KPH INCOMPETENCE OO BUT DEM JUS NUH CARE

Letter Of The Day | Address Inhumane Service At KPH

I am writing you this letter via the media because I believe the issues relate to members of the wider public who interact with the public health system. During the period February 2016 to 2017, my relatives and I experienced the frustration of trying to get quality health care for a family member at Kingston Public Hospital (KPH). We wish to ask you several questions that highlight our concerns.

– Question 1: Why did it take KPH, a leading medical institution in the Caribbean and a training ground for young doctors, seven months to confirm a diagnosis that a patient had cancer? This is despite the fact that the patient promptly did all the diagnostic tests required, utilising private laboratories.

– Question 2: Why did KPH repeatedly delay/postpone procedures the patient was scheduled to undergo? The postponements occurred after the patient had been admitted and was kept in a state of suspension. On several occasions, although the procedure was delayed, the patient remained without food for hours/days.

DELAYED TREATMENT

– Question 3: What caused the Urology Unit – to which the patient was initially referred by Annotto Bay Hospital – to delay directly treating the patient? It was about eight months after his initial visit to the hospital that the urology doctor sought to examine the patient’s bladder!

– Question 4: Why did the doctor in charge of the ward for urology patients display such unprofessional conduct toward our relative? This female doctor rudely asked him why he was on the ward “taking up taxpayers’ bed space?” Is that any way to treat a tax-paying member of the public?
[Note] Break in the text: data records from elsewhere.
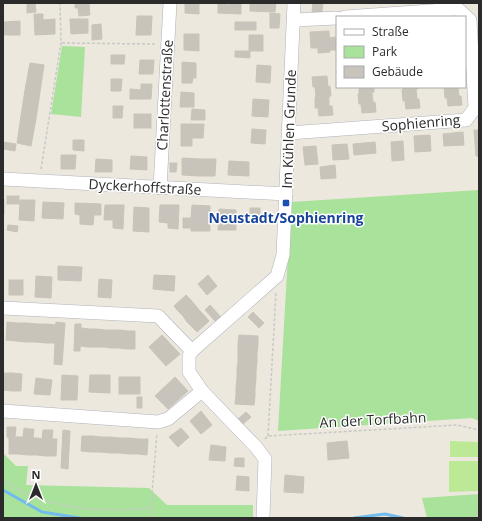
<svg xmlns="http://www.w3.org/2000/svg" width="482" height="521" font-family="'Open Sans',sans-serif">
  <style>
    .green { fill: #a9e29a }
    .pitch { fill: #bbe996 }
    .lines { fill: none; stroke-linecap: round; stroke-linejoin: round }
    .stream { stroke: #72bced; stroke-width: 3 }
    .building { fill: #c8c4bc; stroke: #c8c4b7 }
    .minor-casing { stroke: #b1b1be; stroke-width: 14 }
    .path { stroke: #c8c8c8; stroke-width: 1.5; stroke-dasharray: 3 2; stroke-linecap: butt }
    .minor { stroke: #fff; stroke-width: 13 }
    .transit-dot { fill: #1a4fb4; stroke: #fff; stroke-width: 1.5 }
    .labels { text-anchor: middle; stroke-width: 3; stroke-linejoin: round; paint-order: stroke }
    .street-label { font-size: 14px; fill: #2b2b2b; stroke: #fff }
    .transit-label { font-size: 14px; font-weight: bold; fill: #164399; stroke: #fff }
  </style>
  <rect width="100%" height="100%" fill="#ece8dd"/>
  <g class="green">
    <path d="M62 46 85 47 81 117 51 114Z"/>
    <path d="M479 190V421L472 418 278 431 291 202Z"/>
    <path d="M3 453 16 466H28L26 485 149 488 167 505H253V518H3Z"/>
    <path d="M479 494V518H427L422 498Z"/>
  </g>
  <g class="pitch">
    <path d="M450 441 479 442V457H450Z"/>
    <path d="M449 461H479V491L449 492Z"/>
  </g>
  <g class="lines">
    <g class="stream">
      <path d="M3 490 42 512 80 518"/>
      <path d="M354 518 385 514 403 518"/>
    </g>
  </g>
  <g class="building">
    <path d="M27 3H35L36 12 27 13Z"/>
    <path d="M75 3H89L90 15 79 16 78 8H75Z"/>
    <path d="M185 3H199V14L185 13Z"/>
    <path d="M229 3H241V14L218 13V4L229 5Z"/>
    <path d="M250 3H276L275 12 250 11Z"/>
    <path d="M313 3H323L322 12H312Z"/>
    <path d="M270 13 280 14 279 28H270Z"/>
    <path d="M34 14H43V20L55 19V34L35 35Z"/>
    <path d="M137 16H152L151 35H136Z"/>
    <path d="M70 19H88V33L71 34Z"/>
    <path d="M20 21V35H3V22Z"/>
    <rect x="235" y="22" width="21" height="8"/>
    <path d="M101 24 102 39 92 40V25Z"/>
    <path d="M329 31 330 52 318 53V48H311L310 32Z"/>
    <path d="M184 34H199V51L184 50Z"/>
    <path d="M249 35H263V51H250V58L235 57V51H249Z"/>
    <path d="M335 37 336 50H330L329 38Z"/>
    <path d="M111 55H125L124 64H111Z"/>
    <path d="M140 60H154L153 74H139Z"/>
    <path d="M182 62 196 63V78H193L192 83H182Z"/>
    <path d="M30 63 44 65 40 92 25 90Z"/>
    <path d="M257 65 271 66 270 83 256 82Z"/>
    <path d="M327 76 328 87 330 86 331 96 316 97 315 87H313L312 77Z"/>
    <path d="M111 79H122L121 91H111Z"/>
    <path d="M141 84H152L151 99H130V89L141 90Z"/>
    <path d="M359 87H374V92L359 94Z"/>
    <path d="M403 87H418V89L403 90Z"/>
    <path d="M444 87H458L459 96H461L462 105 448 106 447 98H445Z"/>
    <path d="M416 89 417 99H419L420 108 406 109 405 101H403L402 90Z"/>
    <path d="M25 90 40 92 36 119 21 116Z"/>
    <path d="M181 92 194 93V107H180Z"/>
    <path d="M372 93 373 102H375L376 112 362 113 361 104H359L358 94Z"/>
    <path d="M329 96V106H332L333 115 319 116 318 108H315V97Z"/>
    <path d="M253 99 269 100 268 117 252 116Z"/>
    <path d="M113 106H123L122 118H113Z"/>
    <path d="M192 109 205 110V120H191Z"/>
    <rect x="134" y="114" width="17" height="14"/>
    <path d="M21 116 36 119 31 146 17 143Z"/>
    <path d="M181 124H204L203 138H192V146H181Z"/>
    <path d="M252 129 266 130 265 144 251 143Z"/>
    <path d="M474 130H479V156H476Z"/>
    <path d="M463 132 464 145 444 146 443 134Z"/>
    <path d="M430 135 431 151 415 152 414 136Z"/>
    <path d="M73 140H84V151L73 150Z"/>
    <path d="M403 141 404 160 392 161 391 142Z"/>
    <path d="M3 142 16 144 15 151 3 149Z"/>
    <path d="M375 142 376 153 354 155 353 144Z"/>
    <path d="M347 144 349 159 333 160 332 145Z"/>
    <path d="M316 146 318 164 305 165 303 147Z"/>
    <path d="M61 155H76L75 169H61Z"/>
    <path d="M131 156 147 157V170L130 169Z"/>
    <path d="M182 158 200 159 199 176 182 175Z"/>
    <path d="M96 159 112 160V172H95Z"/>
    <path d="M200 159H216L215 176H199Z"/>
    <path d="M229 161 249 162V176L228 175Z"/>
    <path d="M170 163H177L176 172H170Z"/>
    <path d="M335 165 336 178 321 179 320 167Z"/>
    <rect x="7" y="196" width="12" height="8"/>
    <path d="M3 198 4 199V214H3Z"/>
    <path d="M20 200H35L34 221 19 220Z"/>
    <path d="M43 202 64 203 63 219 42 218Z"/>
    <path d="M75 203 101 204V215H94L93 225 80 224V215L75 214Z"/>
    <path d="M105 205H124L123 229 113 228V220H104Z"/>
    <path d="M160 205H179L178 229 168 228V223L159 222Z"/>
    <path d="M192 205 210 206V231H191V228H183V218H191Z"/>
    <path d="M134 207 149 208V232L133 231Z"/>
    <rect x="250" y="208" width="10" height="8"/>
    <path d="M219 209 236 210V230H218Z"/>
    <path d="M8 225 18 226 17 232 7 230Z"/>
    <path d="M58 266 82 267 81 281 58 280Z"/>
    <path d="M154 275 175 276 174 291 153 289Z"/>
    <path d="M208 275 217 286 207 295 198 284Z"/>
    <path d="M36 276 52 277 51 298 35 297Z"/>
    <path d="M99 279 112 280 111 298 98 297Z"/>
    <rect x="9" y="280" width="14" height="15"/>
    <path d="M186 295 191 300 178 311 174 306Z"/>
    <path d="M191 300 195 305 183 316 178 311Z"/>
    <path d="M195 305 200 311 187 322 183 316Z"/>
    <path d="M210 305 221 317 215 321 205 310Z"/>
    <path d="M200 311 205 316 192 327 187 322Z"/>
    <path d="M253 312 264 323 259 328 248 317Z"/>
    <path d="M205 316 209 321 197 332 192 327Z"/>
    <path d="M7 322 17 323 16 341 6 340Z"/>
    <path d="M56 322 65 323 62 365 54 364Z"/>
    <path d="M17 323H27L26 342 16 341Z"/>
    <path d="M27 323 37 324 36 342H26Z"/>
    <path d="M37 324H46L45 343 36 342Z"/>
    <path d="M46 324 56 325 55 343H45Z"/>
    <path d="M75 324H81L80 351H74Z"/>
    <path d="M81 328 89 329 88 347 80 346Z"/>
    <path d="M89 329H97L96 347H88Z"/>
    <path d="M97 329 105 330 104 347H96Z"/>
    <path d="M105 330H112L111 348 104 347Z"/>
    <path d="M112 330H120L119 348H111Z"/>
    <path d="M120 330 128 331 127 349 119 348Z"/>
    <path d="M128 331H135V349H127Z"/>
    <path d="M162 335 180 354 166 366 149 347Z"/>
    <path d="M239 335 258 336V345L238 344Z"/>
    <path d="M238 344 258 345 257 353 238 352Z"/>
    <path d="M238 352 257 353V362L238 361Z"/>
    <path d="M238 361 257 362 256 371 237 369Z"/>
    <path d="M237 369 256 371V379L237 378Z"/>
    <path d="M4 373H13L12 391 3 390Z"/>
    <path d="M13 373 22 374 21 391H12Z"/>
    <path d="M62 375 78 376 77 400H61Z"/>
    <path d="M90 375H110V393L89 392Z"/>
    <rect x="119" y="377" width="10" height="17"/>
    <rect x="129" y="377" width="11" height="17"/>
    <path d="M175 377 188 391 168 409 155 396Z"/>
    <path d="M36 378 52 380 50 395 34 394Z"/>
    <path d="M237 378 256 379 255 388 236 387Z"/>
    <path d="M236 387 255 388V396L236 395Z"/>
    <path d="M236 395 255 396 254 405 235 404Z"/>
    <rect x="137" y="397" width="5" height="11"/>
    <path d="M201 411 212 425 201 434 190 421Z"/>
    <path d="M246 412 251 417 243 424 238 419Z"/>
    <path d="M7 427H16L15 437H19L18 454H9V438L7 437Z"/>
    <path d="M24 428 29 429 28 455 18 454 19 437H23Z"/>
    <path d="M181 428 189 437 178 447 169 437Z"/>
    <path d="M29 429H34L33 438H38L37 455H28Z"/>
    <path d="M43 430H48L46 456 37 455 38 438 42 439Z"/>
    <path d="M48 430H53L52 439H57L56 456H46Z"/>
    <path d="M63 430 70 431 68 469 61 468Z"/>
    <path d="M82 436H92L91 452 81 451Z"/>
    <path d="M92 436 101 437 100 452H91Z"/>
    <path d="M101 437H110V453L100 452Z"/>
    <path d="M110 437 120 438 119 453H110Z"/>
    <path d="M120 438H129L128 454 119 453Z"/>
    <path d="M129 438 139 439 138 454H128Z"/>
    <path d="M139 439H148L147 455 138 454Z"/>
    <path d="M347 441 349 458 338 459 336 442Z"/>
    <path d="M336 442 338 459 328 460 327 443Z"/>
    <path d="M211 445 226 447 225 461 209 460Z"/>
    <path d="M235 458H244V467L234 466Z"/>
    <path d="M285 475 304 477 303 493 284 492Z"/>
    <path d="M237 476 249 477V491L236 490Z"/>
  </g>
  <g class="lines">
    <defs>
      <g id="minor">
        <path d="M294 20 337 18"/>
        <path d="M289 133 466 120 475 108 470 20 458 9 345 17"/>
        <path d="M3 179 286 194"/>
        <path d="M160 188 170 3"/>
        <path d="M3 308 158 316 192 351"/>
        <path d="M3 411 158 422 168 419 202 391"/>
        <path d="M263 518 265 459 256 447 202 391 189 372V356L192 351 277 276 283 255 294 3"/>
      </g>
    </defs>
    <use href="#minor" class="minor-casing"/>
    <g class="path">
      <path d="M62 43 156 44"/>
      <path d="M41 169 61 43 60 3"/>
      <path d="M268 436 276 292"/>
      <path d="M265 439 268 436 457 425 479 430"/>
      <path d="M3 481C11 485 19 490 27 494 67 510 109 512 150 508"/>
      <path d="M150 518 157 433"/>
      <path d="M476 518 479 507"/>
    </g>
    <use href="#minor" class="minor"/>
  </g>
  <rect class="transit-dot" x="282" y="199" width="8" height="8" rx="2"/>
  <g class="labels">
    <g class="street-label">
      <text transform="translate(165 95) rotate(-87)" y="5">Charlottenstraße</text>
      <text transform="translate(421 123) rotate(-5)" y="5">Sophienring</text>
      <text transform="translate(289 129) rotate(-88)" y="5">Im Kühlen Grunde</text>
      <text transform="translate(145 187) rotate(3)" y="5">Dyckerhoffstraße</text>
      <text transform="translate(373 420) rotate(-3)" y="5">An der Torfbahn</text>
    </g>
    <g class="transit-label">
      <text x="286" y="223">Neustadt/Sophienring</text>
    </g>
  </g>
  <rect width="482" height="521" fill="none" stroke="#2b2b2b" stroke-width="8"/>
  <rect x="336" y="16" width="130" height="72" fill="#ffffff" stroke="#aaaaaa"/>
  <rect x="344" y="29" width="20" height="6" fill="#ffffff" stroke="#aaaaaa"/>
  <text x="372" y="36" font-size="12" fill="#2b2b2b">Straße</text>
  <rect x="344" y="46" width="20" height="12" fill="#a9e29a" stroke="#aaaaaa"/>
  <text x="372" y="56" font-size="12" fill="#2b2b2b">Park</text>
  <rect x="344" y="66" width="20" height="12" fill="#c8c4bc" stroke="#aaaaaa"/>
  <text x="372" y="76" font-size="12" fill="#2b2b2b">Gebäude</text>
  <g transform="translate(36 485)" stroke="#ffffff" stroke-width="3" paint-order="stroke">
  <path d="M0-3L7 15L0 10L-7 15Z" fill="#2b2b2b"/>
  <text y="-6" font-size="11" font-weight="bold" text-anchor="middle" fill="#2b2b2b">N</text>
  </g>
</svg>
– Question 5: Is there a case-management system in place at KPH? From our observation, it appears there is none. During the one-year period that our relative visited KPH, he was seen by different doctors. Whenever the medical team changed, he and his wife had to background the new doctor about his health condition – good thing they always carried around the various test results. We believe that because of the absence of a case manager, our relative’s case – admittedly a complex one – fell among the institutional cracks and also got caught in the territorialism that appears to afflict the operations of the KPH.

NEW RECORDS SYSTEM

– Question 6: When is the Ministry of Health going to install a modern, automated medical records management system at KPH and other health institutions? On several occasions, our relative’s medical file was missing, which delayed and otherwise compromised his treatment. When the file was eventually retrieved, it had not yet been updated.

– Question 7: After 12 months of vacillation by the hospital, and severe deterioration in the patient’s health, why did the medical team decide to apply chemotherapy at this late stage – which turned out to be two weeks before his death?

Minister, we are asking you to initiate an investigation into the case of our relative with the view of improving the quality of patient care at KPH. We believe there is need for a stronger in-house Patients Affairs Office. We are also calling for the establishment of a national INDECOM-type body to protect patients’ rights in public-health institutions.

2 thoughts on “KPH INCOMPETENCE OO BUT DEM JUS NUH CARE

  1. The truth is, the public health system was better 40yrs ago. We are seeing an unfortunate trend where infrastructure, health, and education was much more advanced in the past than the present. This matter needs serious investigation because advancement and betterment supposed to be what happens as time goes on, but not so anymore. Wedda you go private or stay within the public system is the same problem, unless the situation routine simply and easy everything good, once it is more complex and demand some research and collaborating to come to some diagnosis dog nyam your supper. All the public hospitals gone down. Cornwall Regional that used to be such a great institution with very smart and advanced specialists gone to shyt now. Most doctors of this age a just doctors, you rarely find a healer anymore.

  2. That’s what happen when a third world country offers free health care that not even American can afford. They cannot afford it, nurses barely have what to work with so what type of quality healthcare are you asking about when it’s free and the government cannot sustain it but they don’t to piss the public off by asking yll to pay so that necessary equipments and supplies can be bought. Sender those are all ridiculous questions.